Sirin Thada is an award-winning illustrator and artist based in New York City! She is currently working as the in-house illustrator of Catapult Magazine. Sirin’s parents immigrated from Thailand to Baltimore, where she was born and raised. From a young age, you could always find her with three items: a book, paper, and pens to draw with. She paints and draws to commemorate special places, their history, and the nature around them. She enjoys “recontextualizing these personal memories into larger, pattern-like compositions—an attempt to express the singular universal.”

Her work uses vibrant colors and soft strokes to evoke nostalgic emotions in anyone who views it. Currently, her commissions are booked through the end of 2022, but that’s a surprise to no one! Sirin has worked with major companies like HBO and Marriott as well as publishing houses like Penguin Books and Poetry Foundation. You can find the rest of Sirin’s work here!

Isip Xin

Collage of Isip Xin and her art for Bookstr Instagram post
cr. Kayla Torres / Bookstr

Isip Xin is a New York City-based illustrator, and it’s not an uncommon sight to find her drinking hojicha alongside her cat Artemis. She is a freelance illustrator and comic creator interested in giving a visually striking edge to the stories of others. Isip works to empower the queer community and immortalize her travels through her art.

She’s collaborated with large companies like the Poetry Foundation and worked with Jeeyon Shim on The Shape of Shadows, a connected path game. You can find more of Isip’s work here!

Illi Ferandez

Collage of Illi Ferandez and her art for Bookstr Instagram post
cr. Kayla Torres / Bookstr

Illi Ferandez is an illustrator based in Chicago. She hopes to highlight her personal experiences as a Filipino-American who moved to the United States as a child. Her illustrations celebrate Filipino culture and the collective experiences of Filipino-Americans. As stated by the Filipino American Artist Directory, “Her focus on color harmony is a crucial element in her work and is considered a signature style in her ongoing pieces.”

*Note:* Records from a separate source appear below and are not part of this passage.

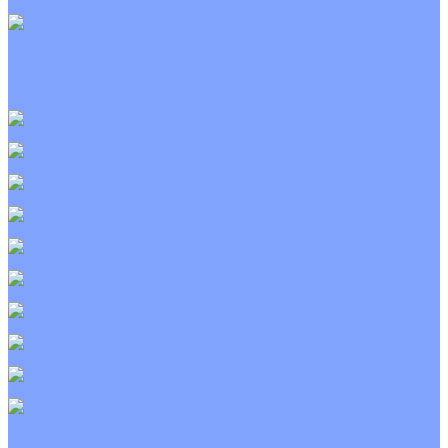
С электрическим калорифером
Приточно-вытяжные установки
С водяным калорифером
С электрическим калорифером
С рекуператором
Для бассейнов
Вытяжные установки
Бытовые приточные установки
Wi-Fi модули
Компрессоры
Монтажные комплекты
Пульты управления
Распределительные блоки
Фасадные решетки
Экраны-отражатели
Тепловые завесы
Без обогрева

Her work has been featured in The New York Times, Women’s Wear Daily, and Highsnobiety. She is also credited as the illustrator in 30 Inspiring Asian Americans and Pacific Islanders Who Have Shaped the United States. Illi also runs a small business selling prints and stickers of her works that you can find here!

Dadu Shin

Collage of Dadu Shin and his art for Bookstr Instagram post
cr. Kayla Torres / Bookstr

Dadu Shin is a Korean American, Brooklyn-based illustrator. He was introduced to art by his mother, who is a textile artist. Dadu tends to reach for the pencil over any other medium because it’s always been the tool he’s the “most confident with as an artist.”

His work has been featured in The New York Times, Nautilus, and The New Yorker. Dadu has also designed covers for works like The Temple of Dawn and Sense and Sensibility (Penguin Classics Deluxe Edition). You can find more of Dadu’s work on his website here!

I sure hope that you enjoyed this brief overview of some amazing AAPI illustrators! Representation is something that droves of people are still fighting for. Hopefully this piece has expanded your appreciation for AAPI illustration and representation!